* Work instructions *
The records that follow should be retyped word for word.
##### Data provided #####
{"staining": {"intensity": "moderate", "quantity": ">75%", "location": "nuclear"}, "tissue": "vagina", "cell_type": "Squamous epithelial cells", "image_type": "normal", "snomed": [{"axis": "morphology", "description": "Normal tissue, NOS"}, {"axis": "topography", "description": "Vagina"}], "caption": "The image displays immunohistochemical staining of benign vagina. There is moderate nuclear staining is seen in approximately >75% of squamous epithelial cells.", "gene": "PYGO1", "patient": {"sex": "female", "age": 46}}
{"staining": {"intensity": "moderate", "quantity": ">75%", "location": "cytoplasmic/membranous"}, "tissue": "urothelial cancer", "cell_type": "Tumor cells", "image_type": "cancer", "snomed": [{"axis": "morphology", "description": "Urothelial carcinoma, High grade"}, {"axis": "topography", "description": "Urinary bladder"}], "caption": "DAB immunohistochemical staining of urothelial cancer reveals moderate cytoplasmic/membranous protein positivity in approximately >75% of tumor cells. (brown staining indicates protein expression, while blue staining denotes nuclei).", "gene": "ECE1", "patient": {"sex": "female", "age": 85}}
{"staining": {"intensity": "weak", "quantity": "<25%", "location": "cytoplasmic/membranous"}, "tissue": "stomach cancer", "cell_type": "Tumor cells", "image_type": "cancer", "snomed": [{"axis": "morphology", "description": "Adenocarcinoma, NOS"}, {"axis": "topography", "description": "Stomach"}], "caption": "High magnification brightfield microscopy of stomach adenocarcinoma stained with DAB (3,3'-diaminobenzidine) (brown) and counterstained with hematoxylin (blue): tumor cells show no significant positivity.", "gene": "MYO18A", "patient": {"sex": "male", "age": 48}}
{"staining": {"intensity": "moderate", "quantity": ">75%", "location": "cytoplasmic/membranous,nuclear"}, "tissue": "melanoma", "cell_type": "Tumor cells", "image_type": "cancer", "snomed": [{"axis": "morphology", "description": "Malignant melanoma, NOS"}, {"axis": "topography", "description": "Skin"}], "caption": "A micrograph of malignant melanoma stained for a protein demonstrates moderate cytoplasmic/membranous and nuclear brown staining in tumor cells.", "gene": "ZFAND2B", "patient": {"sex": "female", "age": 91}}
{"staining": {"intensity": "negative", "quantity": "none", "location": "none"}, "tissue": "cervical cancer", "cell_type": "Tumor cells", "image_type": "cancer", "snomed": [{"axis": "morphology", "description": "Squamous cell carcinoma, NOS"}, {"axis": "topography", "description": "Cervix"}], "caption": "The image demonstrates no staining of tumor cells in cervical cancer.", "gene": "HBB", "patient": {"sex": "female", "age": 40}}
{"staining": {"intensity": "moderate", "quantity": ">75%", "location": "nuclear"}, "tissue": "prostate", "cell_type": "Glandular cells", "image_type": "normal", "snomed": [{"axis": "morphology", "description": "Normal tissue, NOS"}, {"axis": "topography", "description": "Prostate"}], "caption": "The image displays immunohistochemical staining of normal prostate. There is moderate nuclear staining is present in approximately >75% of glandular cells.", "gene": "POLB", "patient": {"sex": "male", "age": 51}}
#####
* Answer to this task *
{"staining": {"intensity": "moderate", "quantity": ">75%", "location": "nuclear"}, "tissue": "vagina", "cell_type": "Squamous epithelial cells", "image_type": "normal", "snomed": [{"axis": "morphology", "description": "Normal tissue, NOS"}, {"axis": "topography", "description": "Vagina"}], "caption": "The image displays immunohistochemical staining of benign vagina. There is moderate nuclear staining is seen in approximately >75% of squamous epithelial cells.", "gene": "PYGO1", "patient": {"sex": "female", "age": 46}}
{"staining": {"intensity": "moderate", "quantity": ">75%", "location": "cytoplasmic/membranous"}, "tissue": "urothelial cancer", "cell_type": "Tumor cells", "image_type": "cancer", "snomed": [{"axis": "morphology", "description": "Urothelial carcinoma, High grade"}, {"axis": "topography", "description": "Urinary bladder"}], "caption": "DAB immunohistochemical staining of urothelial cancer reveals moderate cytoplasmic/membranous protein positivity in approximately >75% of tumor cells. (brown staining indicates protein expression, while blue staining denotes nuclei).", "gene": "ECE1", "patient": {"sex": "female", "age": 85}}
{"staining": {"intensity": "weak", "quantity": "<25%", "location": "cytoplasmic/membranous"}, "tissue": "stomach cancer", "cell_type": "Tumor cells", "image_type": "cancer", "snomed": [{"axis": "morphology", "description": "Adenocarcinoma, NOS"}, {"axis": "topography", "description": "Stomach"}], "caption": "High magnification brightfield microscopy of stomach adenocarcinoma stained with DAB (3,3'-diaminobenzidine) (brown) and counterstained with hematoxylin (blue): tumor cells show no significant positivity.", "gene": "MYO18A", "patient": {"sex": "male", "age": 48}}
{"staining": {"intensity": "moderate", "quantity": ">75%", "location": "cytoplasmic/membranous,nuclear"}, "tissue": "melanoma", "cell_type": "Tumor cells", "image_type": "cancer", "snomed": [{"axis": "morphology", "description": "Malignant melanoma, NOS"}, {"axis": "topography", "description": "Skin"}], "caption": "A micrograph of malignant melanoma stained for a protein demonstrates moderate cytoplasmic/membranous and nuclear brown staining in tumor cells.", "gene": "ZFAND2B", "patient": {"sex": "female", "age": 91}}
{"staining": {"intensity": "negative", "quantity": "none", "location": "none"}, "tissue": "cervical cancer", "cell_type": "Tumor cells", "image_type": "cancer", "snomed": [{"axis": "morphology", "description": "Squamous cell carcinoma, NOS"}, {"axis": "topography", "description": "Cervix"}], "caption": "The image demonstrates no staining of tumor cells in cervical cancer.", "gene": "HBB", "patient": {"sex": "female", "age": 40}}
{"staining": {"intensity": "moderate", "quantity": ">75%", "location": "nuclear"}, "tissue": "prostate", "cell_type": "Glandular cells", "image_type": "normal", "snomed": [{"axis": "morphology", "description": "Normal tissue, NOS"}, {"axis": "topography", "description": "Prostate"}], "caption": "The image displays immunohistochemical staining of normal prostate. There is moderate nuclear staining is present in approximately >75% of glandular cells.", "gene": "POLB", "patient": {"sex": "male", "age": 51}}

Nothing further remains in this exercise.